Speaking of MOST, in which SMSC has strong working relationship with leading automotive OEMs, and has supplied USB, Ethernet and other wireless technologies, Sanghi said, “MOST is a dominant standard and I know SMSC has a leading position. We also know that the company has a number of design-wins in the pipeline.”
Sanghi expressed his hope that the deal will open doors for Microchip, allowing it to pitch its own microcontrollers and analog components for next-generation automotive infotainment systems.  “Automotive OEMs are making architectural choices right now,” said Sanghi.
Asked by financial analysts what divisions or product lines of SMSC Microchip might think about pruning, Sanghi declined to comment. Noting SMSC’s annual sales of $412 million (in the fiscal year ending Feb., 29, 2012) and its 54.4 percent non-GAAP gross margin, Sanghi said, “Not a tremendous number of surgeries are needed here.”
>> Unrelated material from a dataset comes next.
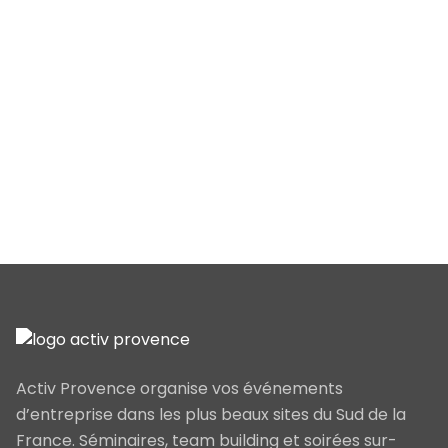
Activ Provence organise vos événements
d’entreprise dans les plus beaux sites du Sud de la
France. Séminaires, team building et soirées sur-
In merging the two companies, Sanghi said, the first step is to take SMSC to a horizontal market loaded with 70,000 customers – a strategy familiar to Microchip . Looking back on the time Microchip got into the touch controller business, Sanghi remembered skeptics who said the technology was exclusive to the cell phone market. “But we found a plenty of design wins in industrial and automotive markets for touch.” Sanghi is convinced that Microchip can perform similar magic on some of SMSC’s technologies.
Asked if Microchip might plan to drive its embedded memory into SMSC’s chips used in computers, Sanghi made it clear, “We have no intention to grow our memory business at the expense of margin disciplines.” He added that the company’s mindset for memory strategy is in going for profitability, not for market share.”
All of which comes down to the old refrain: How these two strangers are going to get along together is still, mostly, mystery.